[Excerpt provided]:
* * * * * * *

This is Probably the Best Blog Post About This Particular Topic. Maybe.

Back in 2006–I can’t believe it’s been three years already!–I went to Europe on a spectacular vacation with Kate and her family. Our first stop was Liverpool, England, with a side trip to beautiful North Wales.

We spent a great day walking around the town of Conwy, North Wales. The town is home to Conwy Castle, which was built in the THIRTEENTH CENTURY, which is amazing when you think about it, if you’re American, anyway. We don’t have anything nearly that old here, of course!

As we explored Conwy, the juxtaposition of new against old was a sight to see. It was a bizarre thought, to me, the American, that someone could actually live in and conduct their 21st Century day-to-day business in a place that’s been in existence for eight centuries. (And I could live there in a heartbeat!)

I was taking everything in while walking and talking, and this sign caught my eye.

It seemed to me that it fit right in with how Americans think of folks in England and Wales: that they are prim and proper, and very humble. I had a great laugh about it. I thought it was adorable that the owners of the restaurant weren’t going out on a limb; they weren’t claiming that they do indeed have THE BEST and THE LARGEST hot dog in the U.K. And really, they’re just being honest, right? They don’t claim to know for sure; they just think that they probably have the best and largest. Heck, I just wanted to try it myself, because their sign was so charming! (But alas, it wasn’t lunchtime!)

* * * * * * *

[Data entries]:
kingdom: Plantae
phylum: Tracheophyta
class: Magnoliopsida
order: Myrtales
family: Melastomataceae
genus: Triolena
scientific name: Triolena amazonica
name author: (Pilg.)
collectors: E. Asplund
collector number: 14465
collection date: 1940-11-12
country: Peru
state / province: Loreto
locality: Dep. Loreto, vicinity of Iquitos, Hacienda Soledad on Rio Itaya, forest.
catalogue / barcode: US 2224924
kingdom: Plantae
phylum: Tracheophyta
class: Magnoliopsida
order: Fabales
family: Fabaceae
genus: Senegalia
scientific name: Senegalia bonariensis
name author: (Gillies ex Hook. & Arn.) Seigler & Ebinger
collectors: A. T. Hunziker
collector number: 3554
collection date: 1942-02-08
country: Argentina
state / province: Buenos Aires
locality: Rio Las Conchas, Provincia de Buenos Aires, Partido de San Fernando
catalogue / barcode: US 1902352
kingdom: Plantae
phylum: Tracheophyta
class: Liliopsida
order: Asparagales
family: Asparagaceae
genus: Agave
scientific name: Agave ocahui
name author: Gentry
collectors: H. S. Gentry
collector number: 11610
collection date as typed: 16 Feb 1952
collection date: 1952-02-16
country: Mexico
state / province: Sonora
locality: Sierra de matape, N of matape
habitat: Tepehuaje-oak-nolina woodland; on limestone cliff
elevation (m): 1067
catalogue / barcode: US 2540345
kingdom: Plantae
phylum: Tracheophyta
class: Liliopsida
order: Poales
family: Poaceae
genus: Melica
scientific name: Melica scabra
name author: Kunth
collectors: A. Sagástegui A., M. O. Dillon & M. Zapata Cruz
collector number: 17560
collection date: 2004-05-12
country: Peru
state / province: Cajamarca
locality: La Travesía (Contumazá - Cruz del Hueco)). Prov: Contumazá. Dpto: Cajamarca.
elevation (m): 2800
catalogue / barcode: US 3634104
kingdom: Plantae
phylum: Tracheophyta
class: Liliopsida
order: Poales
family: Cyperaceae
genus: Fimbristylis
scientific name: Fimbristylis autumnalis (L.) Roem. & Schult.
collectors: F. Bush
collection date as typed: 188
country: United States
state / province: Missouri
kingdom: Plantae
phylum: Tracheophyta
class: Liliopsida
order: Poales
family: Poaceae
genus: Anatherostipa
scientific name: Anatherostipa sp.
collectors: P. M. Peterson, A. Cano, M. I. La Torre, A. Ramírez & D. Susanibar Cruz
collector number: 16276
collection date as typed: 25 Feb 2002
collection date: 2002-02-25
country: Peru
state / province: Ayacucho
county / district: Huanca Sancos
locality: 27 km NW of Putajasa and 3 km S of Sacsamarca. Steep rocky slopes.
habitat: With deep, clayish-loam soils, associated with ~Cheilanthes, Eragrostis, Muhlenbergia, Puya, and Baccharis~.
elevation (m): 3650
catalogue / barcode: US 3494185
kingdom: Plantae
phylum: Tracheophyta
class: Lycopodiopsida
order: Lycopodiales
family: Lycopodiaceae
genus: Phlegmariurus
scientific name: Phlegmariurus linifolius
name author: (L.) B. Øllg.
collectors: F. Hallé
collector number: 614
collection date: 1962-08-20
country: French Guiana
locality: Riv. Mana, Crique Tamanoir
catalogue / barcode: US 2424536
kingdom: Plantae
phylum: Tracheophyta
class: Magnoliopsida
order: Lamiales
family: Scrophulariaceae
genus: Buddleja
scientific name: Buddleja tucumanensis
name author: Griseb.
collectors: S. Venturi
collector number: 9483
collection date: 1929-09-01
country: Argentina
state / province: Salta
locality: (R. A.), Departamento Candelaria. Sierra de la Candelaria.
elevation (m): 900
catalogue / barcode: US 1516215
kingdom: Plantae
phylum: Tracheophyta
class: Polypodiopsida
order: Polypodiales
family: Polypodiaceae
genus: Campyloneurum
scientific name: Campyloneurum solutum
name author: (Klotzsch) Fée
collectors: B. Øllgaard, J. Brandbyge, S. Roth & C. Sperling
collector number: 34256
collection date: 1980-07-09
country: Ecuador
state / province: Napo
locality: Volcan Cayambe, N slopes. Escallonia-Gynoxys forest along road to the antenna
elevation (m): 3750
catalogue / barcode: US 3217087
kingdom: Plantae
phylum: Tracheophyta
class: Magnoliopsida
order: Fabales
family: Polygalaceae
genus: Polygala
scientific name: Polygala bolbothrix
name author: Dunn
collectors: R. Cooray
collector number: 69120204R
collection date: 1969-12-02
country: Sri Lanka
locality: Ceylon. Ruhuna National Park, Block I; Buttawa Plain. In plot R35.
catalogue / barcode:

* * * * * * *

[Problem requirements]: Reproduce word for word the passage of the Conwy blog post above that begins at the words "I was taking" and stops after "it wasn’t lunchtime!)".

[Right answer]:
I was taking everything in while walking and talking, and this sign caught my eye.

It seemed to me that it fit right in with how Americans think of folks in England and Wales: that they are prim and proper, and very humble. I had a great laugh about it. I thought it was adorable that the owners of the restaurant weren’t going out on a limb; they weren’t claiming that they do indeed have THE BEST and THE LARGEST hot dog in the U.K. And really, they’re just being honest, right? They don’t claim to know for sure; they just think that they probably have the best and largest. Heck, I just wanted to try it myself, because their sign was so charming! (But alas, it wasn’t lunchtime!)